◆ Compiti richiesti
1. Secondo l'articolo sugli orari dei negozi, quanti lavoratori hanno perso il posto negli ultimi tre anni?
2. In due o tre frasi, spiega perché, secondo l'articolo sugli orari dei negozi, il nuovo provvedimento passato alla Camera metterebbe ancora più in difficoltà i commercianti.

◆ Testo di riferimento
__________________________________________________

Commercio, lavorare di più non sempre è un beneficio

Presentato alla Camera il dossier di “Libera la domenica”: in 3 anni di liberalizzazione degli orari dei negozi, chiuse 124mila attività, a fronte di sole 67mila aperte. In 105mila rimasti senza lavoro. La proposta: restituire competenza in materia alle Regioni

Oltre 67mila negozi aperti negli ultimi tre anni a fronte di 124mila che invece hanno chiuso. Numeri spaventosi, frutto non solo della crisi economica ma anche della liberalizzazione degli orari degli esercizi commerciali voluta tre anni fa dal governo Monti, che non ha portato i frutti sperati. I dati sono racchiusi nel dossier presentato ieri, mercoledì 1° ottobre, alla Camera dei deputati dall’associazione “Libera la domenica”, all’indomani del provvedimento di modifica degli orari dei negozi passato alla Camera e ora al vaglio del Senato, che metterebbe ancora più in difficoltà i commercianti. Nella nuova norma, infatti, le giornate di chiusura obbligatoria passano da 12 a 6; giornate, tra l’altro, scelte dal commerciante. «Perché se si vende di meno bisogna tener aperto la domenica? I dati dimostrano – dice Mauro Bussoni, segretario generale di Confesercenti – che avere la libertà di scegliere se rimanere aperti o no la domenica va a vantaggio della grande distribuzione, mentre affossa i piccoli commercianti. Negli ultimi tre anni sono stati 105mila i lavoratori che hanno perso il posto. Lavorare di più, in questo caso rimanere aperti più a lungo, non porta un beneficio, anzi. La nostra soluzione – continua – è affidare la decisione ai sindaci, che ben conoscono il territorio».

__________________________________________________

◆ Dati del dataset
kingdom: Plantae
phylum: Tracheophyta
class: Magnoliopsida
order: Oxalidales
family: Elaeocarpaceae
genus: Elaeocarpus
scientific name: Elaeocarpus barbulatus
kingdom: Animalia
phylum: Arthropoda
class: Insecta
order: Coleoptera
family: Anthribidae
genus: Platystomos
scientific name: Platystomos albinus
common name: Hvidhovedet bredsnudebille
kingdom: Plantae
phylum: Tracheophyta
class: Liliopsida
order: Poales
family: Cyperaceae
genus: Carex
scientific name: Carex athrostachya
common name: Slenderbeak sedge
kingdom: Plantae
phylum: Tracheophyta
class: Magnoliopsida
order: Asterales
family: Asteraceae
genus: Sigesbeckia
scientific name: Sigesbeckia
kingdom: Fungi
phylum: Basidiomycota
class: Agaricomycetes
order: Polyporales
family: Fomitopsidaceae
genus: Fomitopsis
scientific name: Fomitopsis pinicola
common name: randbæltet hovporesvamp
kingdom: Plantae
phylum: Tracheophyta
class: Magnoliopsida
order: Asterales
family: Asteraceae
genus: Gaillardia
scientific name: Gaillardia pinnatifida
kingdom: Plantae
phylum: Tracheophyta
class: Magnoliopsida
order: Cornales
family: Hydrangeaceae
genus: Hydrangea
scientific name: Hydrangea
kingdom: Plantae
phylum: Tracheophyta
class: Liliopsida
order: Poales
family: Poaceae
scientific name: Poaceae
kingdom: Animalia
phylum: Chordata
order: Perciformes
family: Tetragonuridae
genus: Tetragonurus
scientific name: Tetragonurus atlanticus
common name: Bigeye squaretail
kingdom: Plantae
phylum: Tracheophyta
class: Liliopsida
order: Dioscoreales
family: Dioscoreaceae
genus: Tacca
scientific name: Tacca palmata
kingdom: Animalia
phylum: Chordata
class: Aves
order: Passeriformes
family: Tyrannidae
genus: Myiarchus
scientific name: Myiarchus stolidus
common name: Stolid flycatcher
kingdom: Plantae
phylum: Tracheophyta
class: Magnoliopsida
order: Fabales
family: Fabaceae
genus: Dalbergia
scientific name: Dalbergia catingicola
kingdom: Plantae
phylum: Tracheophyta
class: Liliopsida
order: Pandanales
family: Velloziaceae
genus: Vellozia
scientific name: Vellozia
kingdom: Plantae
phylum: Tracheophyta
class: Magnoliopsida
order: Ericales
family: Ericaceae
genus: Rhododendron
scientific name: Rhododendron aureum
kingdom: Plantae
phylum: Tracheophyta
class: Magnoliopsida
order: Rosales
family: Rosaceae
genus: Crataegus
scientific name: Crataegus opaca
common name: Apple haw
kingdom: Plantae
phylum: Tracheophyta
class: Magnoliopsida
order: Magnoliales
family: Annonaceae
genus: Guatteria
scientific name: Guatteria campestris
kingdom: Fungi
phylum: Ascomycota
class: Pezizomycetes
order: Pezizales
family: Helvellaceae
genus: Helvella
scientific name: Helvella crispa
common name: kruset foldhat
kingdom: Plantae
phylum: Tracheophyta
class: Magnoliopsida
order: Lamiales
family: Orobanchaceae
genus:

__________________________________________________

◆ Risultati dei compiti
1. Hanno perso il posto 105mila lavoratori.

2. Nella nuova norma le giornate di chiusura obbligatoria passano da 12 a 6. Inoltre queste giornate sono scelte dal commerciante.